● **Raw records**
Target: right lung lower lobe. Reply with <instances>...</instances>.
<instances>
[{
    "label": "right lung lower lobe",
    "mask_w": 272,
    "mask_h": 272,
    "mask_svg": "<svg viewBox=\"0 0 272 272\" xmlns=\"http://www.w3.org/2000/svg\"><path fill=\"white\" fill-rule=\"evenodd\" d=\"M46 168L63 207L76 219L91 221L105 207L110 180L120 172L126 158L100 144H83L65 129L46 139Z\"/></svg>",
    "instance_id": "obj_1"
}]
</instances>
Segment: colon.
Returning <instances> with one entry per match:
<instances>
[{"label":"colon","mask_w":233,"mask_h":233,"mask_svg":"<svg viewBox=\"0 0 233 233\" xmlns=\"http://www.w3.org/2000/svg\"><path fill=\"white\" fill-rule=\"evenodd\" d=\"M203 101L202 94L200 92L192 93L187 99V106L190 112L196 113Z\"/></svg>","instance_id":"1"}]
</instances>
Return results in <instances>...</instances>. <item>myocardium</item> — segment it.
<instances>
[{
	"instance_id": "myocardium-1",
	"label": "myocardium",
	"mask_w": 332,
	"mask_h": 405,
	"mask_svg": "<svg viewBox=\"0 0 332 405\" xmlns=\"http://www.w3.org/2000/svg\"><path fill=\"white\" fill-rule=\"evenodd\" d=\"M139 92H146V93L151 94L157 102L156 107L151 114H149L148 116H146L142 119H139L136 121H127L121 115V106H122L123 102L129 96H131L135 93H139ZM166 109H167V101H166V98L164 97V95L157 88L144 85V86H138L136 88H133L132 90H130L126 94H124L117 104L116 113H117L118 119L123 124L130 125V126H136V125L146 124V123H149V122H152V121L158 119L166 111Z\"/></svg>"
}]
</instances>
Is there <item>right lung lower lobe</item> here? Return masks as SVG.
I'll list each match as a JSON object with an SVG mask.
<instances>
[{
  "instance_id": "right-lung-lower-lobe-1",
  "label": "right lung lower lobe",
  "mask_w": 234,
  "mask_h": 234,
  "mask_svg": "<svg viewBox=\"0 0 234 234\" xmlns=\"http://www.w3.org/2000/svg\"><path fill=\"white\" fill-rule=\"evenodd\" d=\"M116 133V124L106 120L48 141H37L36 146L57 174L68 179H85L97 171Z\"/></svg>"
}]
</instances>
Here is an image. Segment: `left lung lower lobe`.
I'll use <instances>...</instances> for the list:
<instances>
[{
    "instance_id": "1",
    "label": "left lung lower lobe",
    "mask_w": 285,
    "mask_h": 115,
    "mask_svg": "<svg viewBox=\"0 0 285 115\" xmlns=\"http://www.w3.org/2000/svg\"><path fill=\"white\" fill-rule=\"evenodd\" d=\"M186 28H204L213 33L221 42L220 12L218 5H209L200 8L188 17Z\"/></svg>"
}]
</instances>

● **Exercise aim**
Return every line in the records above that holds the string "http", each copied in full.

● **The solution**
    "mask_svg": "<svg viewBox=\"0 0 272 272\" xmlns=\"http://www.w3.org/2000/svg\"><path fill=\"white\" fill-rule=\"evenodd\" d=\"M46 168L63 207L76 219L91 221L105 207L110 180L120 172L126 158L100 144H83L65 129L46 139Z\"/></svg>",
[{"label":"colon","mask_w":233,"mask_h":233,"mask_svg":"<svg viewBox=\"0 0 233 233\" xmlns=\"http://www.w3.org/2000/svg\"><path fill=\"white\" fill-rule=\"evenodd\" d=\"M203 101L202 94L200 92L192 93L187 99V106L190 112L196 113Z\"/></svg>","instance_id":"1"}]
	"mask_svg": "<svg viewBox=\"0 0 332 405\" xmlns=\"http://www.w3.org/2000/svg\"><path fill=\"white\" fill-rule=\"evenodd\" d=\"M139 92H146V93L151 94L157 102L156 107L151 114H149L148 116H146L142 119H139L136 121H127L121 115V106H122L123 102L129 96H131L135 93H139ZM166 109H167V101H166V98L164 97V95L157 88L144 85V86H138L136 88H133L132 90H130L126 94H124L117 104L116 113H117L118 119L123 124L130 125V126H136V125L146 124V123H149V122H152V121L158 119L166 111Z\"/></svg>"
  "mask_svg": "<svg viewBox=\"0 0 234 234\" xmlns=\"http://www.w3.org/2000/svg\"><path fill=\"white\" fill-rule=\"evenodd\" d=\"M116 133V124L106 120L48 141H37L36 146L57 174L68 179H85L97 171Z\"/></svg>"
    "mask_svg": "<svg viewBox=\"0 0 285 115\" xmlns=\"http://www.w3.org/2000/svg\"><path fill=\"white\" fill-rule=\"evenodd\" d=\"M186 28H204L213 33L221 42L220 12L218 5H209L200 8L188 17Z\"/></svg>"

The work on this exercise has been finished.